Bihar to celebrate confidence with anthem and date

Young and old will exchange greeting cards, like they do at New Year’s; there will be nukkad nataks (streetside theatre) in Patna and shram daan in every village where 99 lamps will be lit to mark the number of years since the state was separated from the Bengal presidency in 1912. Schools will display a map of the state with “Hamara Bihar” inscribed in it.
The Bhojpuri film industry, which turned 50 a few days ago, will be celebrated with shows of Bhojpuri films and documentaries and films located in Bihar — like Basu Bhattacharya’s soulful Teesri Kasam, based on Renu’s short story, shot in Araria. The newly-selected “Bihar gaan” or state anthem will be played. Entries for the anthem as well as a prarthna or daily prayer have been invited from the people by the government.

These are just a few of the things planned by the Nitish Kumar government for the 99th Bihar Divas on March 22 in what is being seen as a politically innovative way to take charge of the state’s unfolding story and find an evocative symbol of pride, aspiration and confidence.
So long, said officials involved with this project, Bihar has been known as the country’s basket-case, sending migrants across the country, many to face Raj Thackeray-style hate campaigns. This is meant to begin changing that perception — at home.

According to Anjani Kumar Singh, principal secretary HRD, the Bihar Divas celebrations will extend from two to five days in Patna and other parts of the state; some events will continue into the next year. Celebrated officially for the first time last year, it is scheduled to be even grander in 2012, he says, when, “as in the case of the foundation days of Madhya Pradesh and Gujarat, it will be celebrated in other states as well”.

Though there is a clear difference in scale, the Bihar Divas hoopla that coincides with the beginning of Nitish’s second term builds on his invocations of Bihari pride in his previous term.

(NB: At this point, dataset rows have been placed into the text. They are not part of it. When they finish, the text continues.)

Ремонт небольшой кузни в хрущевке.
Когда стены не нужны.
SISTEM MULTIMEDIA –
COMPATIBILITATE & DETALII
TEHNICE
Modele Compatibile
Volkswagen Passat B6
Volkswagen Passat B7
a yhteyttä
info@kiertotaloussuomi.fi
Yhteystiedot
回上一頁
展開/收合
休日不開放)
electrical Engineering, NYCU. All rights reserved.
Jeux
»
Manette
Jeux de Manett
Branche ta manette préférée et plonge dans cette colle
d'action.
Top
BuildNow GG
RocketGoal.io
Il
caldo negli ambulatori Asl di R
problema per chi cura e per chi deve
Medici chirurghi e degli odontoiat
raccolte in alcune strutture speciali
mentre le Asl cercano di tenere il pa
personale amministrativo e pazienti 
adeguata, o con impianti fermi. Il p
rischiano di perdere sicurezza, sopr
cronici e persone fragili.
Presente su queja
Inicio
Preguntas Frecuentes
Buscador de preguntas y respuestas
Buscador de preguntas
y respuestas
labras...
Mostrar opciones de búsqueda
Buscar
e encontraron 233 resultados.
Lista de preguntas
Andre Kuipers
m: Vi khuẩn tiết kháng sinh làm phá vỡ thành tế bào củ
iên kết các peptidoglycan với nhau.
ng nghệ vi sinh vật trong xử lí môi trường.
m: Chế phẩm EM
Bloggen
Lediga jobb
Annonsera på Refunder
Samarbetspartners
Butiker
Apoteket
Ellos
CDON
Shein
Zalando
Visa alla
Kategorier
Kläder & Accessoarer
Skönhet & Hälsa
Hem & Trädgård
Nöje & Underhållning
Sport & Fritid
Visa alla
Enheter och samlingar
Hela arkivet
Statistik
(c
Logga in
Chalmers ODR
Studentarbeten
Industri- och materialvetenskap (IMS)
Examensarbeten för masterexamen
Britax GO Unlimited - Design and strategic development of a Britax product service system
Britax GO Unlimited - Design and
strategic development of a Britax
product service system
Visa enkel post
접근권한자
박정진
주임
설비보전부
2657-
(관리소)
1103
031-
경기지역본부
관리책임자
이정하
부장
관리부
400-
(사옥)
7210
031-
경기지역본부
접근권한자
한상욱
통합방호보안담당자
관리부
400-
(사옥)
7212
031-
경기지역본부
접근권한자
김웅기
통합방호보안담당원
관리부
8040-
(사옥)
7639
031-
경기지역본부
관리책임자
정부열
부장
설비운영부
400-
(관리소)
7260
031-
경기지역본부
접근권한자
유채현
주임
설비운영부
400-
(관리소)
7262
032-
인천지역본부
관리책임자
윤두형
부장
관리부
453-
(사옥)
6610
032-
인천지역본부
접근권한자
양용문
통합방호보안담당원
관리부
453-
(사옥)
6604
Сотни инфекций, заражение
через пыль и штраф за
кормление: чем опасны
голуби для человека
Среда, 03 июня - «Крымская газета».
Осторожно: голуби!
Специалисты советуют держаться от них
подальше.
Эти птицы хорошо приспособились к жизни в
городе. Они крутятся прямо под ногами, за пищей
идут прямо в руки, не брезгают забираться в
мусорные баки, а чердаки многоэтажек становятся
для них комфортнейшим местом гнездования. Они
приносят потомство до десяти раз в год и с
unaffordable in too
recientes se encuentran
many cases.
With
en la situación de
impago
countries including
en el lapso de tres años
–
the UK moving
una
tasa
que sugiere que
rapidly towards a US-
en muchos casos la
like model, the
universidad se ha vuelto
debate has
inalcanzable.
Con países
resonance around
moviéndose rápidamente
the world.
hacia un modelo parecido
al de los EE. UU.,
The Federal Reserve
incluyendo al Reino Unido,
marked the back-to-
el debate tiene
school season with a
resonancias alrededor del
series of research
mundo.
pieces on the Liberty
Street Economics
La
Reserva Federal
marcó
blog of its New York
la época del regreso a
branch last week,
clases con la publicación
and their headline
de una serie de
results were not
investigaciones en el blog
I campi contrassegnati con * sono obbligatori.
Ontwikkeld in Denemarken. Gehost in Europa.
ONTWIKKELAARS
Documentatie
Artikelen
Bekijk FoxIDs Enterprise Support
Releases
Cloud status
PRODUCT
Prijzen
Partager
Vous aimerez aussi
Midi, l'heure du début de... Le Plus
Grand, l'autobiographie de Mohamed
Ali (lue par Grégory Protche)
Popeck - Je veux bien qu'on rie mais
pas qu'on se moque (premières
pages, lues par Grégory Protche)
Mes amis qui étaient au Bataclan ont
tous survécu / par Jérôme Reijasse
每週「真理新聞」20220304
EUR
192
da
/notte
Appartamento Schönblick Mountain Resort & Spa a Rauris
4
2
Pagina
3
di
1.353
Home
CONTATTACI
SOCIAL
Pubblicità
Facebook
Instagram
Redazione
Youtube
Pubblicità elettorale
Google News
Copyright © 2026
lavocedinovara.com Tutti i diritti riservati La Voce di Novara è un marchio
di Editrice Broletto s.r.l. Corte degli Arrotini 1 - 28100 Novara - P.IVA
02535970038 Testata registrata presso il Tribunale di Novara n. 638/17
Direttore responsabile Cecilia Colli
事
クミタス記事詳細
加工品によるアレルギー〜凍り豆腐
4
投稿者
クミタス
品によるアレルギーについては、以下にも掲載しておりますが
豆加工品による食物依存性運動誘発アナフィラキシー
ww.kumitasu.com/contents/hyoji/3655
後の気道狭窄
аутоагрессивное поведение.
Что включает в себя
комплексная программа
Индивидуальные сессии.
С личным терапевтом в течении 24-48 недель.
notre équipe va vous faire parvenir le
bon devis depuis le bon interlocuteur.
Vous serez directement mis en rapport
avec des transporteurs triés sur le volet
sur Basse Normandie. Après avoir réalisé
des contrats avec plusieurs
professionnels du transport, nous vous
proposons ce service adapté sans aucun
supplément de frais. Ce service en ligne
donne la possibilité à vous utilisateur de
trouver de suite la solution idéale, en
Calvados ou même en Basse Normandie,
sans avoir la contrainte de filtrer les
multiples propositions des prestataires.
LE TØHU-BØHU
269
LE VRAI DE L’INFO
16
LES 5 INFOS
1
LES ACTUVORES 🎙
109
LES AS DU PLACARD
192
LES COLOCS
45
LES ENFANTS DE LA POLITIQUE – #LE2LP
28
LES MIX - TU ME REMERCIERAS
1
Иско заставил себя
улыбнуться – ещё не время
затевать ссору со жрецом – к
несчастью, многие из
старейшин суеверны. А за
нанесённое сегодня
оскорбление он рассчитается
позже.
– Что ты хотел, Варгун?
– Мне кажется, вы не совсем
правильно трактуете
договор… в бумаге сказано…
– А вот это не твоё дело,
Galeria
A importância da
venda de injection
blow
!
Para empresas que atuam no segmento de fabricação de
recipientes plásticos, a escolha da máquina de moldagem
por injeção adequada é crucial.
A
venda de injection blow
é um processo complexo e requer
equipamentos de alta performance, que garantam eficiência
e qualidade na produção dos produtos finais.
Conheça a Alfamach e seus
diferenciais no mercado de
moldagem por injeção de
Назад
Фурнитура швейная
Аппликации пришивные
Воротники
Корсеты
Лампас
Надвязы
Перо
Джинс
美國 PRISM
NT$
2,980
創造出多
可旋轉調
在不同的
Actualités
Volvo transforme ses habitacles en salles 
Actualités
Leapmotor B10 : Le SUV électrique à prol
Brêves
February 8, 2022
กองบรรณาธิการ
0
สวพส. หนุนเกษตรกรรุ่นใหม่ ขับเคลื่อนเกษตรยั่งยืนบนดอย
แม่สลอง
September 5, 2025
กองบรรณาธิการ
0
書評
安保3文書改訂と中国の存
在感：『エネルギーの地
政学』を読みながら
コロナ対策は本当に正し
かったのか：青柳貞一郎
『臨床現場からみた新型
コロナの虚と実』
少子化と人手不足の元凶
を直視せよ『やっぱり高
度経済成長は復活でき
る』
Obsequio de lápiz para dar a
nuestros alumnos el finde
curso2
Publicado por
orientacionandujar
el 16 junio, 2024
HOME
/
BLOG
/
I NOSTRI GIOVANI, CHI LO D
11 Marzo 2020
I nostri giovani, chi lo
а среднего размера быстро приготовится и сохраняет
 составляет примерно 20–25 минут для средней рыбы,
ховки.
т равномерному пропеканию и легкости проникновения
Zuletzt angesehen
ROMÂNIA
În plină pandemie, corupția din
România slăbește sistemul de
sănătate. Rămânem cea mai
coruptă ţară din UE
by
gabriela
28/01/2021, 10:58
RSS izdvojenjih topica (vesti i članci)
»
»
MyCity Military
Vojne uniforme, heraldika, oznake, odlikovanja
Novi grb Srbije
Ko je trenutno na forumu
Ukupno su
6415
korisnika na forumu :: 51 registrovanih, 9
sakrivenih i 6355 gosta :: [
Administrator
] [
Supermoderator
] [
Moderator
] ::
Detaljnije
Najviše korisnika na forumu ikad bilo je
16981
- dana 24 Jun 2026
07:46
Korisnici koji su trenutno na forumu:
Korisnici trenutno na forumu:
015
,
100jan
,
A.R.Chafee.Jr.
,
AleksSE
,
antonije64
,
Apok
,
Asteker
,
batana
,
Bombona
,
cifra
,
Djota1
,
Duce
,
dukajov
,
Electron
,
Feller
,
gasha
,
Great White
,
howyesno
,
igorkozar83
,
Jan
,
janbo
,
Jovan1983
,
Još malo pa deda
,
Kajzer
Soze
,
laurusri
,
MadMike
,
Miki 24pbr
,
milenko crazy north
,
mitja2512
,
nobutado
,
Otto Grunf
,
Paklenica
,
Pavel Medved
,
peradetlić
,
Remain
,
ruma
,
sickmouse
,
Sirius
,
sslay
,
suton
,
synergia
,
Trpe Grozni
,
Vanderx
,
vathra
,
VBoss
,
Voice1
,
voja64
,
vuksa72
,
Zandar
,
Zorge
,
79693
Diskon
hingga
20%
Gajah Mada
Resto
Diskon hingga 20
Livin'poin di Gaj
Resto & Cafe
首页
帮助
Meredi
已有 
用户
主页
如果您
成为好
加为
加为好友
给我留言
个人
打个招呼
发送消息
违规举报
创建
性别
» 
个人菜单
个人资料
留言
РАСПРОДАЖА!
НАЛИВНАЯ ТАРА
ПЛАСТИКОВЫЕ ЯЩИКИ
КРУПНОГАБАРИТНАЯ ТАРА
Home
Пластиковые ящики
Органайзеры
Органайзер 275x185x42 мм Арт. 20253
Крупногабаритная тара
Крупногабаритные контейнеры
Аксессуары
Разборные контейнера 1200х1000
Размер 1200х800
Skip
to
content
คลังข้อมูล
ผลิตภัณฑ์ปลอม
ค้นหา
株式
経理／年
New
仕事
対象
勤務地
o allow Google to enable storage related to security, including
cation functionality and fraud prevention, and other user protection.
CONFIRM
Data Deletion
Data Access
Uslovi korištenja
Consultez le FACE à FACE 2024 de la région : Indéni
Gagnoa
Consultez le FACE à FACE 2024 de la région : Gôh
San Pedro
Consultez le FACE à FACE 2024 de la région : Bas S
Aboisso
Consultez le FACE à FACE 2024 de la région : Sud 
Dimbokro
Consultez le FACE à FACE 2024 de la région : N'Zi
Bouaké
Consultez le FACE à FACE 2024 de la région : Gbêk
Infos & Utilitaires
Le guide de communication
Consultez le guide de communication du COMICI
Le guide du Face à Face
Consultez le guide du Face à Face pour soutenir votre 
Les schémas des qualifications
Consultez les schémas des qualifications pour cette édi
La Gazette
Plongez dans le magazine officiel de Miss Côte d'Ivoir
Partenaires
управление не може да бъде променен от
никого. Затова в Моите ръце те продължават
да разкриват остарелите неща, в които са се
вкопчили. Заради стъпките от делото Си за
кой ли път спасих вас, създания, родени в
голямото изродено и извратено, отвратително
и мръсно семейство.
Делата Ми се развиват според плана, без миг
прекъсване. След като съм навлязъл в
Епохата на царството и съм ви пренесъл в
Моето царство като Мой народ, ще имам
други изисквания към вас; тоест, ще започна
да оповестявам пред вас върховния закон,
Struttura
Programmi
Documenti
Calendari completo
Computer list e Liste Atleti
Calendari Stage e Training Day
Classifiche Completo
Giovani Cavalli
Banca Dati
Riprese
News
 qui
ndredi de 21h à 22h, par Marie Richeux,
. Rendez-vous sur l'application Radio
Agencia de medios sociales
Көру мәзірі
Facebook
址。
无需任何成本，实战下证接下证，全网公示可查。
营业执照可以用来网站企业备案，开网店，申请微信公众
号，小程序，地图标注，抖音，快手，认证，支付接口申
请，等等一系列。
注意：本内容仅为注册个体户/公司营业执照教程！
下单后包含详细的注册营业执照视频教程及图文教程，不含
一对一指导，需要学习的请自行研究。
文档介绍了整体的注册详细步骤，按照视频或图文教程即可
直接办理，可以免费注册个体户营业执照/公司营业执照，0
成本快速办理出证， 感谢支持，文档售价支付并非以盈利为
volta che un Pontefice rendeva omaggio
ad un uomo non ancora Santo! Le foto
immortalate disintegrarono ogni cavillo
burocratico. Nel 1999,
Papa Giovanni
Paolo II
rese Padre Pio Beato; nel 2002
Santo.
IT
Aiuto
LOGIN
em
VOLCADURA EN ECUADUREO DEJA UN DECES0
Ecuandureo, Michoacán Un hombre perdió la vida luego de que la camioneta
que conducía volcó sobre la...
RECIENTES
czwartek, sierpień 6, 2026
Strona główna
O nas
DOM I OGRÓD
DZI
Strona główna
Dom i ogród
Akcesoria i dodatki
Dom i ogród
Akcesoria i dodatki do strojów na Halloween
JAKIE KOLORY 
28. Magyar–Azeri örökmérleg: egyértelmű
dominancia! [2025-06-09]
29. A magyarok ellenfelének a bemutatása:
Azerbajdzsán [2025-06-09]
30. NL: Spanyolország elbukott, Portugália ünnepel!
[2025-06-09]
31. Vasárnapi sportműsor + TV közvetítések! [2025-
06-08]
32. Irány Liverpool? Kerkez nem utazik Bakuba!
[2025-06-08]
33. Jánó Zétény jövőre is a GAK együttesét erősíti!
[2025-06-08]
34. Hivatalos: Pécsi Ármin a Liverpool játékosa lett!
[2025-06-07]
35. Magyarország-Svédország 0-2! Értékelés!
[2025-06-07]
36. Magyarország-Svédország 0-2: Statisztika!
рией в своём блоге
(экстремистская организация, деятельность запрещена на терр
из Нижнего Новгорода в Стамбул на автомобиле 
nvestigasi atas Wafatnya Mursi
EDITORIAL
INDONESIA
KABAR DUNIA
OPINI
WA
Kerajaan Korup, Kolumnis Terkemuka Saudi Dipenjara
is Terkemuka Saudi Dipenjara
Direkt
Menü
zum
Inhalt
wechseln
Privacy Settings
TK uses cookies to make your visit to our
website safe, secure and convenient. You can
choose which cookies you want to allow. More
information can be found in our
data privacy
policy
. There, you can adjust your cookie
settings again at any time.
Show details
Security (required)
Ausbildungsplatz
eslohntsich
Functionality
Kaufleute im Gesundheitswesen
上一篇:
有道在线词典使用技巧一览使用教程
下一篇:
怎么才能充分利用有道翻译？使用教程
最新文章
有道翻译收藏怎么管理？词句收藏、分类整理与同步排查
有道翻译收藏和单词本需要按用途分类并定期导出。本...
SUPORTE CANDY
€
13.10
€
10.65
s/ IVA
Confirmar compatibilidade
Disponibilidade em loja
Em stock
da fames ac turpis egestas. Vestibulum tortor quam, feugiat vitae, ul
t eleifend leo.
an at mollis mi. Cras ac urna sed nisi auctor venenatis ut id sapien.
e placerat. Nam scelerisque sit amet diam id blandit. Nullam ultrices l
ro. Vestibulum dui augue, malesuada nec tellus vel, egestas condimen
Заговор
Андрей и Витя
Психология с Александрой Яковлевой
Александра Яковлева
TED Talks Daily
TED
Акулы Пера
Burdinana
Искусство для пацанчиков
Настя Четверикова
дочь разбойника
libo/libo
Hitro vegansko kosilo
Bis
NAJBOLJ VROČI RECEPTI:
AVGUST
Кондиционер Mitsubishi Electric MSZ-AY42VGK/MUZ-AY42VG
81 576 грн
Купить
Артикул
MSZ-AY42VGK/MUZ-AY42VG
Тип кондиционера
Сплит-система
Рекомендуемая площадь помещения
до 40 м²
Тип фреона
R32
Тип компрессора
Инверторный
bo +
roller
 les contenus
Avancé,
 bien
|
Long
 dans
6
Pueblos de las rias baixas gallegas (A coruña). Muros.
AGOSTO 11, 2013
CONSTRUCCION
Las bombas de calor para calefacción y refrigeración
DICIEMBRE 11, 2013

Evening programmes during the Vikas Yatra in 2009 concluded with the playing of the Bihar Gaurav Geet, a song by poet Shanti Jain specially rewritten so that it could be played at the National Youth Festival hosted by the state for the first time in 2006, soon after Nitish took over as Chief Minister.

Bihari pride was also the sub-text in Nitish’s overtly anti-Narendra Modi gesture of returning the Rs 5 crore aid from Gujarat to Bihar for Kosi flood relief in June 2010, the last year of his first term.

In fact, insistence on a kind of sub-nationalism and exhortation of pride in a region-centric identity is a motif common to the politics of Nitish and Modi, otherwise seen to be politically ranged against each other despite the formal alliance of their parties.

In Patna, in the lingering hush of Nitish’s landslide victory in last year’s Assembly polls, political opposition to the government’s feverish project to resurrect a Bihari identity or to construct it anew, is muted.

“Crime is increasing and corruption is on the rise in Bihar. But we will wait and watch for six months. Then we will take to the streets,” says Ram Vilas Paswan, humbled along with ally Lalu Yadav in the last Assembly polls. And RJD’s senior leader Jagdanand Singh says: “Bihari asmita is for every Bihari, not just Nitish Kumar. It is the result of the long-ago struggle for a separate state. It is not as if Nitish created Bihar.”

Singh also points out that the then RJD government held a workshop on Bihari sub-nationalism while presenting the state’s case to the 12th Finance Commission.

Bihari sub-nationalism could be an idea that has been long delayed, says Saibal Gupta, who heads the Asian Development and Research Institute in Patna. “Tagore wrote ‘Jana gana mana’ and also ‘Amar Shonar Bangla’”, he points out. “Similarly, there have been sub-national movements in the south. But in the Hindi heartland, after the Sepoy Mutiny failed, the British unleashed the maximum repression. As a result, resistance to modernisation and westernisation was the strongest here.”

In such a constricted setting, no spacious multi-caste or multi-class social movement could grow. “In Bihar, therefore, there has been the Indian identity and after that only the caste identity,” says Gupta. Today, in the absence of a civil society, the movement towards sub-national cohesion has to, of necessity, be state-centric, he says.

No wonder then that just days ago, in an unusual gesture, the Chief Minister publicly congratulated UTI mutual fund chairman-cum-managing director U K Sinha (of Bihar origin) for taking charge of the Securities and Stock Exchange Board of India.